King René bent over the table so that his face almost touched the paintings; carefully he caressed the wood with his fingertips.

“Yes, they are beautiful, they are good,” he repeated a few times in a pleased voice. “The colors are well-mixed. Look at how lovely that blue is—that cost me a fortune in lapis lazuli. But it's worth the cost, this beauty is worth it. I taught myself to paint when I sat in Flanders as a prisoner,” he went on, looking at Charles. “That was a pastime for me, just as poetry was for you in England.”

“Apparently you still derive much pleasure from it.” Charles smiled and pointed to the dozens of paints, the reading desk, the brushes and jars for mixing the paints. “Unfortunately, the world
claims too much of my attention; I cannot dedicate myself to the thing I love.”

“The world, the world?” For the first time a shadow crossed King René's childishly good-natured face. “What do you call the world? Conferences, affairs of state, war, diplomatic maneuvering, money worries, obligations to all the world and his wife? Do you know what the world is?” He gripped Charles' arm and directed him to look once more at the panels: with his broad brown forefinger he pointed at the paintings: holy pictures, scenes from mythology, emblematic figures. “That is the world; there is the world for me,” he said, his voice filled with affection. “During the hours I spent on that, I felt like a completely fulfilled man for the first time in my entire life. I am never so contented, so deeply happy, so filled with gratitude to God who created me, as when I sit here with my brushes and my colors and create little creatures, small worlds, on the wood. This is the world, Monseigneur my friend, and all things outside it are only dreams and illusions, lighter than smoke. Don't tell me that you don't know this already.”

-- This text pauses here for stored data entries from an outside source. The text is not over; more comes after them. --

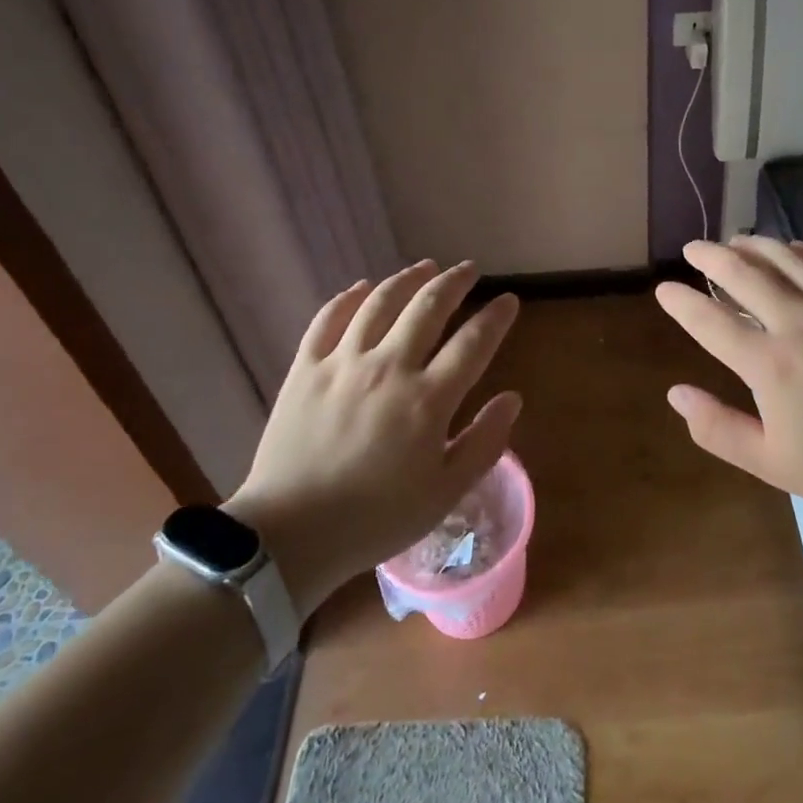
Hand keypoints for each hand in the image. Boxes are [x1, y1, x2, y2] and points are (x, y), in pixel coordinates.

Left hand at [223, 261, 521, 614]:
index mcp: (427, 400)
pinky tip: (362, 288)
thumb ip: (484, 443)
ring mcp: (343, 362)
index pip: (473, 342)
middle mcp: (388, 367)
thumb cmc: (376, 520)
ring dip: (407, 278)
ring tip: (424, 266)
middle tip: (468, 269)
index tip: (508, 300)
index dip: (495, 317)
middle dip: (454, 282)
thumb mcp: (445, 493)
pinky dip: (348, 297)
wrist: (289, 535)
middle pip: (428, 307)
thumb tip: (512, 398)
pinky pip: (328, 318)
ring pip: (380, 302)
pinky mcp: (305, 368)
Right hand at [654, 237, 802, 534]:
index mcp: (770, 364)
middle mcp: (799, 322)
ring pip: (787, 258)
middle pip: (744, 274)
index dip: (681, 303)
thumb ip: (717, 428)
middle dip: (711, 256)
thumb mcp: (771, 462)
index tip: (663, 289)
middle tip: (693, 248)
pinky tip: (795, 249)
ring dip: (754, 245)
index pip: (711, 322)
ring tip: (735, 240)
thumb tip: (675, 394)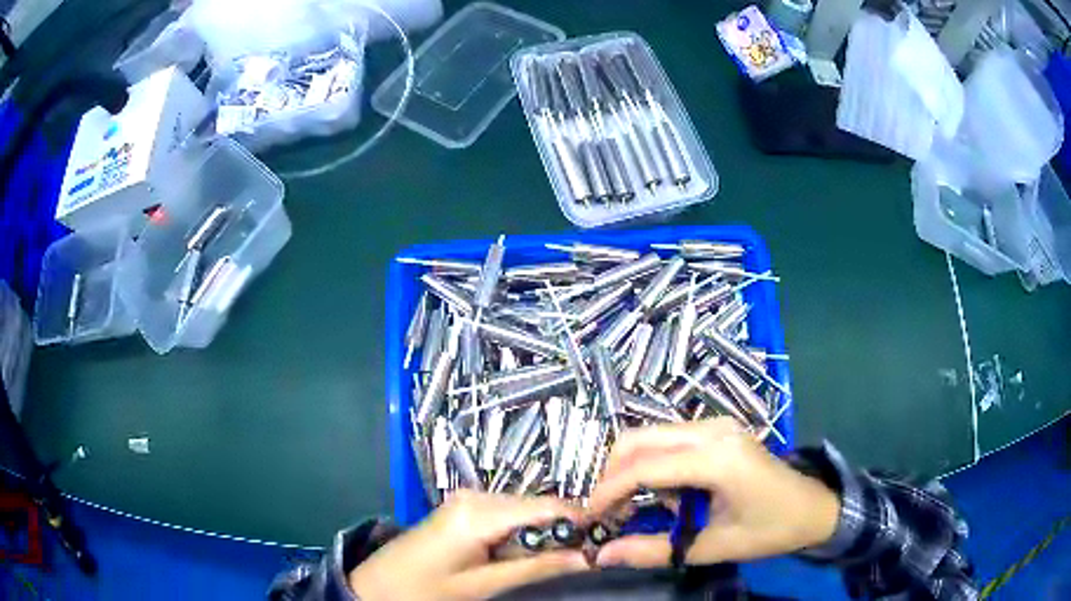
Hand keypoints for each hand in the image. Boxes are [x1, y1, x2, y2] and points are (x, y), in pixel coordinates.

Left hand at [349, 491, 589, 599]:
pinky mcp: (463, 508)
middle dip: (563, 530)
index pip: (547, 507)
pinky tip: (521, 554)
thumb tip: (588, 557)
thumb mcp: (484, 585)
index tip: (607, 538)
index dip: (581, 521)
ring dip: (543, 534)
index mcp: (480, 511)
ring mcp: (468, 499)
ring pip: (524, 511)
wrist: (377, 587)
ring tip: (557, 560)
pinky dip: (522, 533)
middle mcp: (476, 495)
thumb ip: (536, 568)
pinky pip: (506, 516)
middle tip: (586, 556)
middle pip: (537, 506)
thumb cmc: (426, 590)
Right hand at [588, 418, 839, 567]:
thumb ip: (653, 552)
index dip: (608, 491)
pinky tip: (659, 494)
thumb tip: (601, 556)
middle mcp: (713, 430)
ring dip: (629, 469)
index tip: (587, 517)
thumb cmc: (770, 530)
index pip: (645, 466)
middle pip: (639, 439)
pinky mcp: (717, 429)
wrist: (813, 508)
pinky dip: (650, 464)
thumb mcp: (713, 548)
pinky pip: (668, 439)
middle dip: (611, 475)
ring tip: (629, 508)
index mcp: (717, 459)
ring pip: (650, 435)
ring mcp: (716, 425)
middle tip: (605, 512)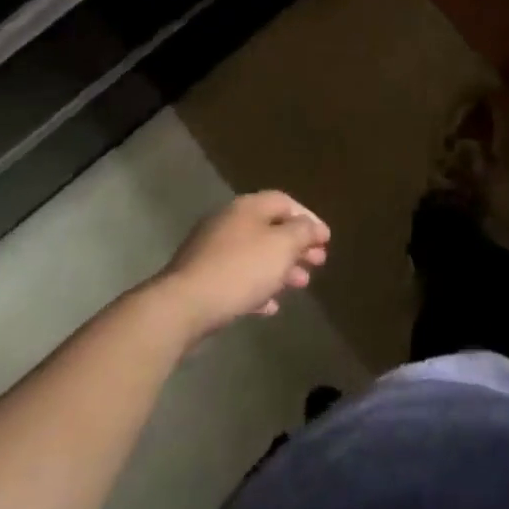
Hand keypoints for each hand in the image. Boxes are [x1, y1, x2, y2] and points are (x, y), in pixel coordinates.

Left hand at [157, 191, 329, 338]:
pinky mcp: (201, 278)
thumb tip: (312, 227)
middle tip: (317, 263)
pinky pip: (237, 278)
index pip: (285, 202)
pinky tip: (269, 307)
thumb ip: (302, 232)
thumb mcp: (282, 246)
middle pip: (270, 228)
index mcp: (247, 207)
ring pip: (255, 254)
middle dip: (297, 246)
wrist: (183, 306)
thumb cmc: (240, 270)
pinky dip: (257, 288)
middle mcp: (228, 222)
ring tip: (300, 286)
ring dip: (280, 268)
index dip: (309, 219)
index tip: (326, 241)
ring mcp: (211, 250)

“I have often thought almost the same thing,” said Charles thoughtfully, still smiling. “But I was never able to express the idea so clearly as you, Monseigneur. I have never dared to suppose that poetry could constitute the meaning and the purpose of my life. I thought that I had … and have … many other responsibilities to perform. My time does not belong to me alone.”

“Friend, friend!” King René raised his hands and shook his head. His eyes began to twinkle once more. “You still have much to learn. You don't know yourself, esteemed friend. Be honest, confess that you really only live when you are thinking of poetry, or poetically thinking. I have had the privilege of reading a few of the verses which you sent some time ago to your wife in Rodez. Ah, let us not fall into comparisons, let's not name names, or mention Virgil or Horace whom we have learned to love and respect as great poets. The blackbird and the skylark know how to sing as well as the nightingale, and the fact that God has created them shows there must be room in the world for their song. Monseigneur, worthy friend, your songs are not the conventional rhymes which we all learn to compose at one time or another. Your heart is in them, they are warm and true as … as …” he waved his large hands back and forth, searching for the right word. Charles, still smiling, shrugged.